Выпрыгнув из пролетки на темную улицу, Харитонов подал руку Вере Холодной и заметил, что она дрожит.

— Что с вами? Вы замерзли? — Харитонов старался говорить шутливым тоном, провожая ее до дверей первой парадной дома. Ночь действительно была необычайно холодной, и Харитонову показалось, что вокруг нет ни души.

— Дело не в холоде, — актриса передернула плечами в изящной меховой накидке, наброшенной поверх бального платья, — посмотрите туда, за угол. Вон там. Стоит.

Повинуясь ее жесту, Харитонов уставился на угол дома и действительно заметил, что там вдруг выросла какая-то темная тень. Присмотревшись, он различил фигуру рослого мужчины в котелке, который, неподвижно застыв на углу, смотрел прямо на них.

— Да видите же вы, наконец? — Вера занервничала еще больше. — Черная тень. Все время там стоит.

— Кто это такой? — Теперь Харитонов отчетливо различал фигуру человека, не спускавшего с них глаз.

— Мой соглядатай! — актриса невесело усмехнулась. — Он всегда здесь стоит. Каждый вечер, каждую ночь… Всегда, когда я возвращаюсь. И не спускает с меня глаз. Всегда этот. Впрочем, есть еще один. Они меняются, но редко. В основном, этот наблюдает за мной.

— Может, я к нему подойду, спрошу, чего ему нужно? — расхрабрился Харитонов, хотя на самом деле эта ситуация внушала ему серьезную тревогу.

— Да вы с ума сошли! — Резкий голос актрисы привел его в чувство. — Это же бандит! У него наверняка есть оружие. Хотите получить пулю в живот?

— Откуда вы знаете, что это бандит? Он когда-нибудь к вам подходил, — нахмурился Харитонов, — пытался заговорить с вами? Может, что-то просил?

— Ни разу. Однажды, впрочем, ко мне пытался пристать уличный мальчишка, подбежал со стороны собора, — голос актрисы дрогнул, — деньги клянчил. Было еще светло. Так этот соглядатай сделал едва уловимый жест рукой, вот так — она повторила жест, и Харионов едва сдержал возглас восхищения: столько было в этом движении изящества, грации, красоты. — Мальчишка после этого шарахнулся от меня так, словно его кипятком ошпарили, — Вера засмеялась, но веселого в ее смехе было мало. — Поэтому я и сделала вывод, что мой соглядатай бандит. Причем шишка в криминальном мире. Иначе чего бы мальчишка испугался так сильно?

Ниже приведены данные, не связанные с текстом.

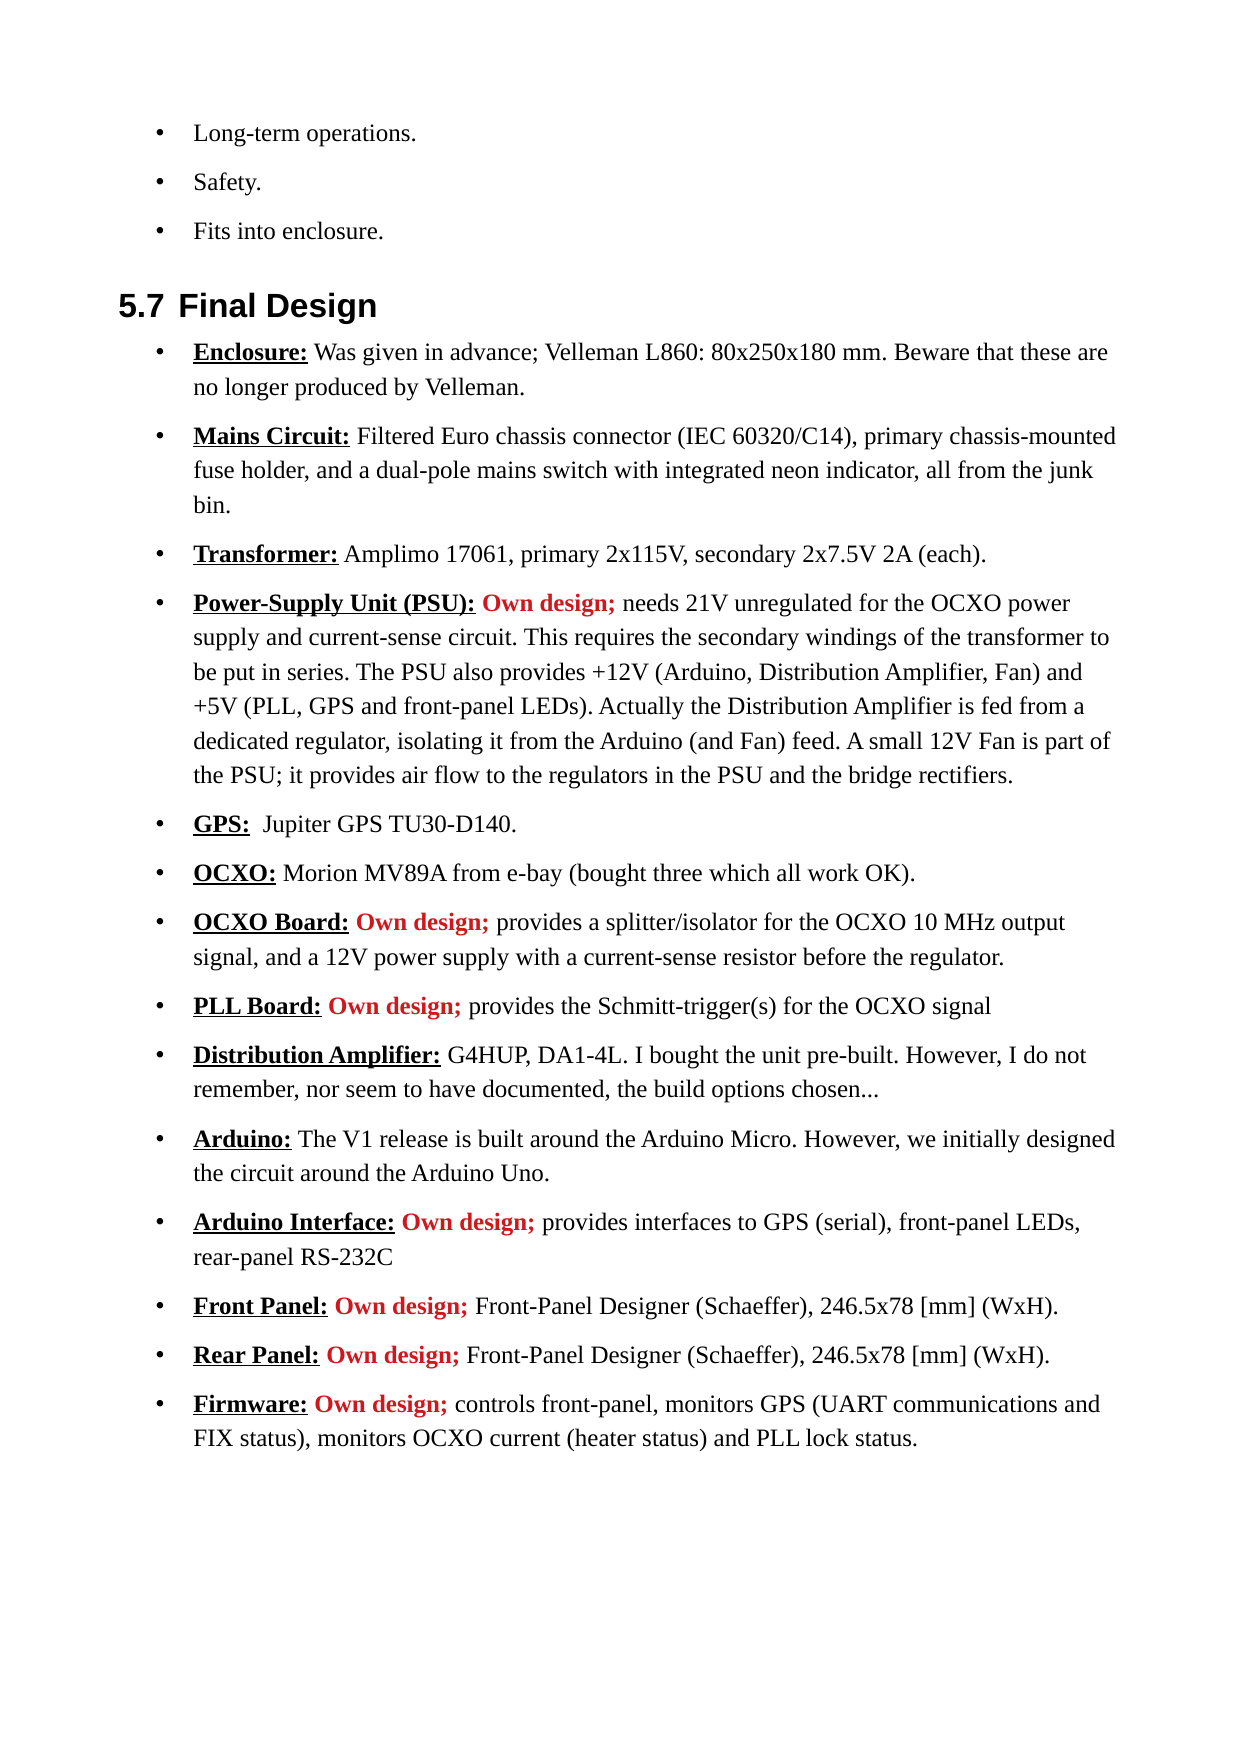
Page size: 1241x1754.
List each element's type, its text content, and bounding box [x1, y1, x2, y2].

list Power-Supply Unit (PSU): Own design; needs 21V unregulated for the OCXO power supply and current-sense circuit. This requires the secondary windings of the transformer to be put in series. The PSU also provides +12V (Arduino, Distribution Amplifier, Fan) and +5V (PLL, GPS and front-panel LEDs). Actually the Distribution Amplifier is fed from a dedicated regulator, isolating it from the Arduino (and Fan) feed. A small 12V Fan is part of the PSU; it provides air flow to the regulators in the PSU and the bridge rectifiers. [156, 588, 1122, 789]
list Enclosure: Was given in advance; Velleman L860: 80x250x180 mm. Beware that these are no longer produced by Velleman. [156, 337, 1122, 401]
list Mains Circuit: Filtered Euro chassis connector (IEC 60320/C14), primary chassis-mounted fuse holder, and a dual-pole mains switch with integrated neon indicator, all from the junk bin. [156, 421, 1122, 518]
list Arduino: The V1 release is built around the Arduino Micro. However, we initially designed the circuit around the Arduino Uno. [156, 1124, 1122, 1187]
subtitle Final Design [118, 286, 1122, 325]
list Distribution Amplifier: G4HUP, DA1-4L. I bought the unit pre-built. However, I do not remember, nor seem to have documented, the build options chosen... [156, 1040, 1122, 1103]
list Transformer: Amplimo 17061, primary 2x115V, secondary 2x7.5V 2A (each). [156, 539, 1122, 568]
list Long-term operations. [156, 118, 1122, 147]
list Fits into enclosure. [156, 216, 1122, 245]
list OCXO Board: Own design; provides a splitter/isolator for the OCXO 10 MHz output signal, and a 12V power supply with a current-sense resistor before the regulator. [156, 907, 1122, 971]
list Rear Panel: Own design; Front-Panel Designer (Schaeffer), 246.5x78 [mm] (WxH). [156, 1340, 1122, 1368]
list Firmware: Own design; controls front-panel, monitors GPS (UART communications and FIX status), monitors OCXO current (heater status) and PLL lock status. [156, 1389, 1122, 1452]
list Safety. [156, 167, 1122, 196]
list GPS: Jupiter GPS TU30-D140. [156, 809, 1122, 838]
list PLL Board: Own design; provides the Schmitt-trigger(s) for the OCXO signal [156, 991, 1122, 1020]
list OCXO: Morion MV89A from e-bay (bought three which all work OK). [156, 858, 1122, 887]
list Arduino Interface: Own design; provides interfaces to GPS (serial), front-panel LEDs, rear-panel RS-232C [156, 1207, 1122, 1270]
list Front Panel: Own design; Front-Panel Designer (Schaeffer), 246.5x78 [mm] (WxH). [156, 1291, 1122, 1319]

Холодная замолчала, отвернувшись к темному собору. Казалось, он нависает над всем городом, словно пытаясь придавить его к земле.

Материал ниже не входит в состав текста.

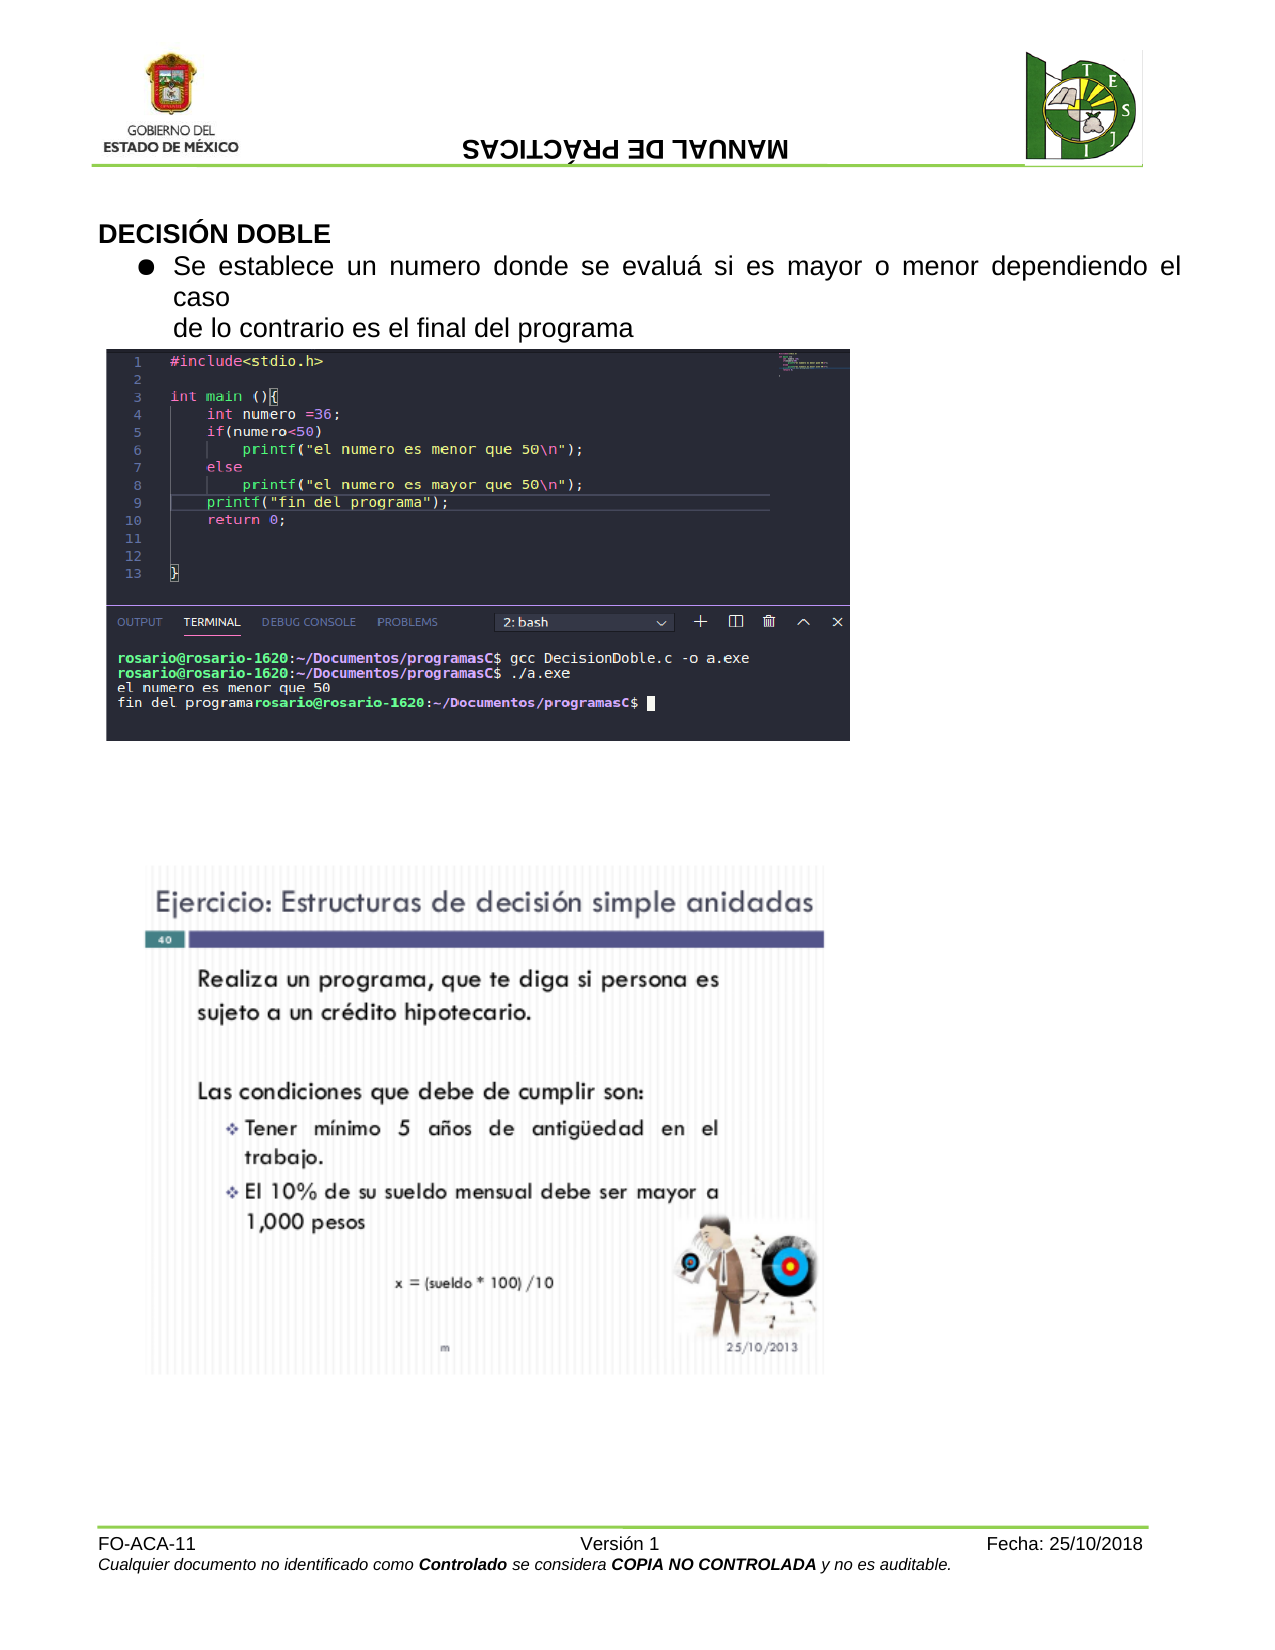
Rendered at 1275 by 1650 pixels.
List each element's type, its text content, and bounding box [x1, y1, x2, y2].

— Вначале я думала, что меня хотят ограбить, — продолжила Вера помолчав, и в ее голосе прозвучала нотка нервозности, — но нет… Прошло достаточно много времени, но никто даже не пытался приблизиться ни к квартире, ни ко мне. А я часто возвращаюсь в бриллиантах. Но, как бы я ни выглядела, откуда бы ни возвращалась, этот человек все стоит и стоит.

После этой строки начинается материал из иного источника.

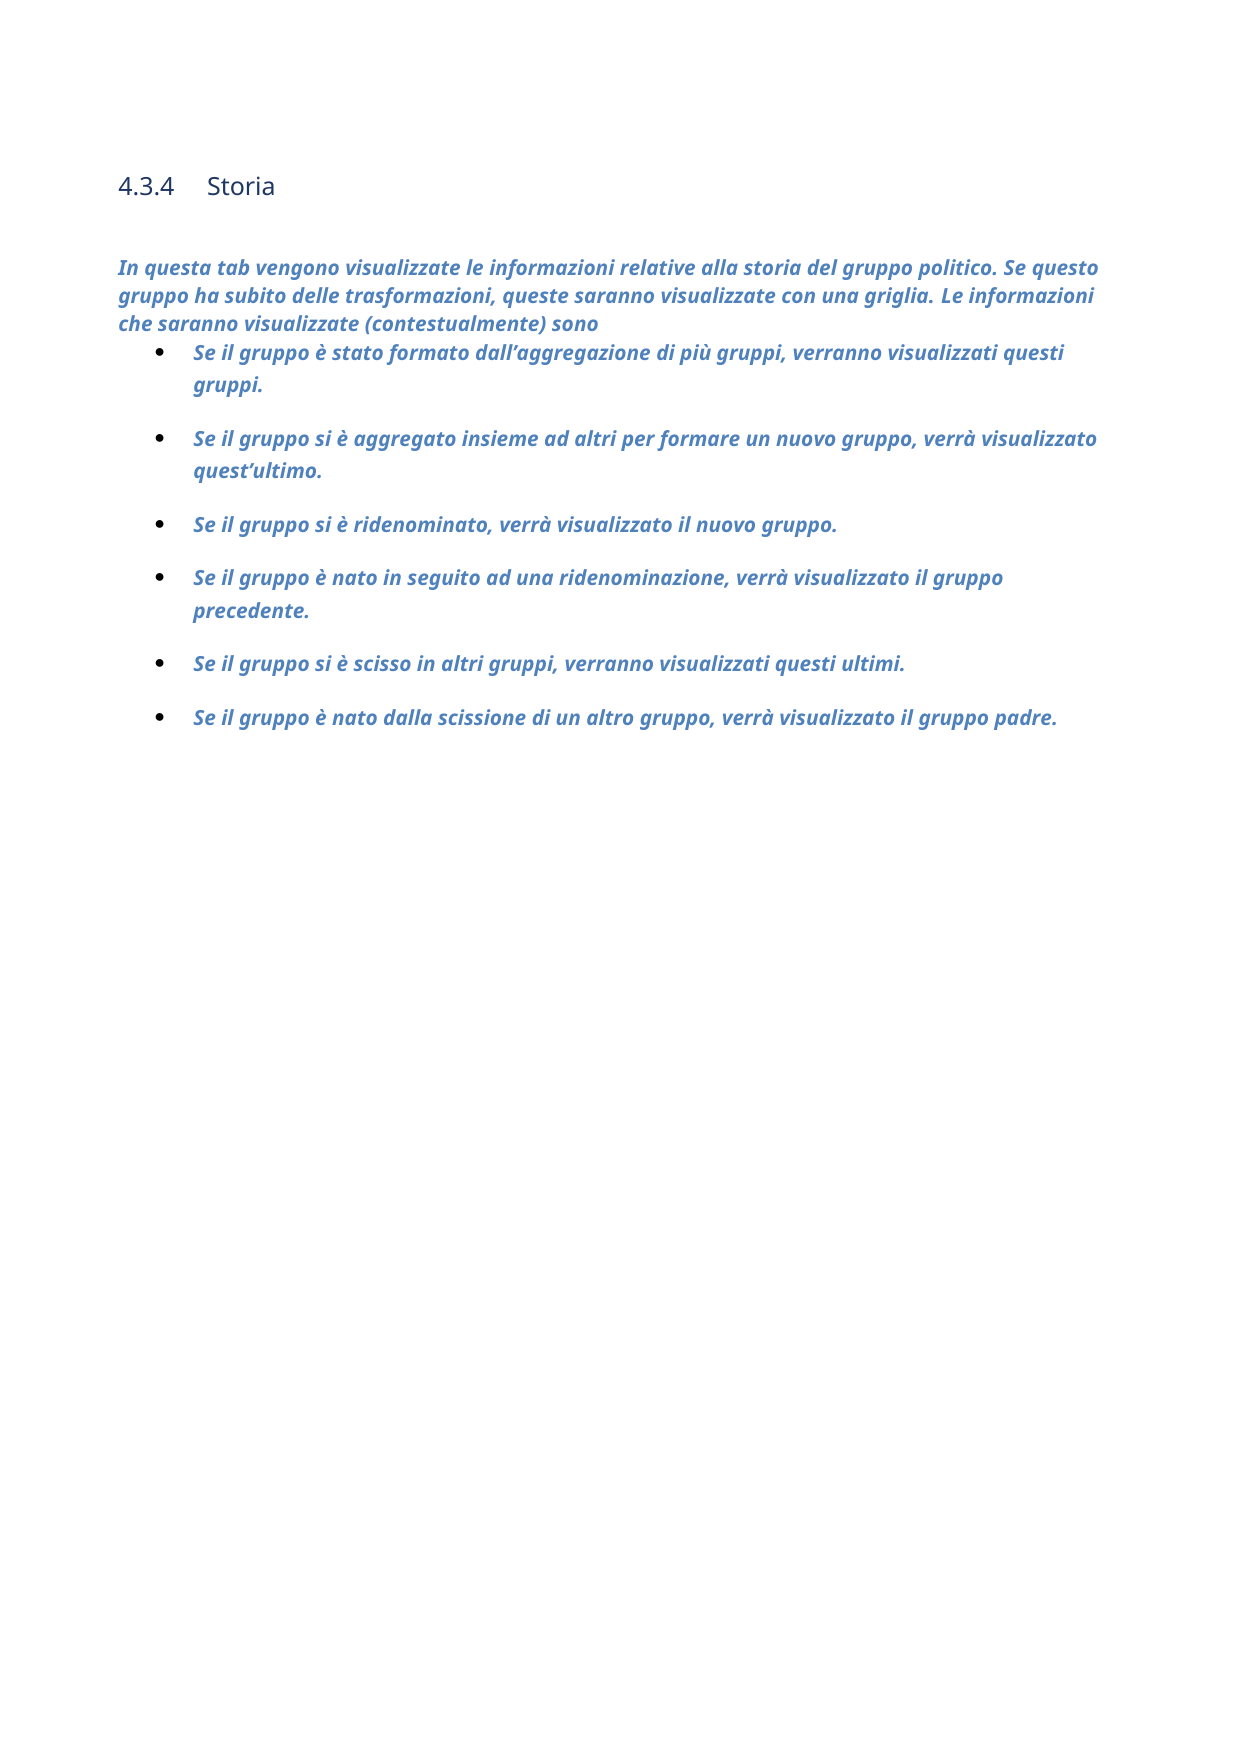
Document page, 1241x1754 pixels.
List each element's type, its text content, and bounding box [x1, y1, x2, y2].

— Тогда все просто, — Харитонов облегченно вздохнул: он все понял. — Жертвой ваших чар пал король воров, вот он и приставил к вам охрану. Тип наверняка вас охраняет по его приказу. Что поделаешь — вы внушили нежные чувства главному бандиту Одессы. Вот он и пытается высказать вам свою любовь.

— Я не понимаю. Что вы говорите? — Голос Веры прозвучал резко. — Вы в своем уме?

— Я говорю, что Мишка Япончик сохнет по вам, — спокойно ответил Харитонов. — Извините, если это звучит грубо, но факт есть факт. Вспомните, кто на каждом вашем концерте сидит в первом ряду или за самым ближним столиком к сцене? А цветы? Не было ни одного концерта, чтобы вам не преподнесли самых красивых в Одессе роз! Все точно, — режиссер говорил твердо и убедительно, потому что когда ему в голову пришла эта простая мысль, он вдруг действительно успокоился. — По вам сохнет Мишка Япончик, главный бандит Одессы. Он не знает, как к вам подступиться, и так проявляет свои ухаживания.

— Это смешно! — Холодная даже задрожала от гнева. — Что общего может быть у меня с таким существом! Вор! Бандит! Да вы издеваетесь надо мной! Или просто пытаетесь меня оскорбить!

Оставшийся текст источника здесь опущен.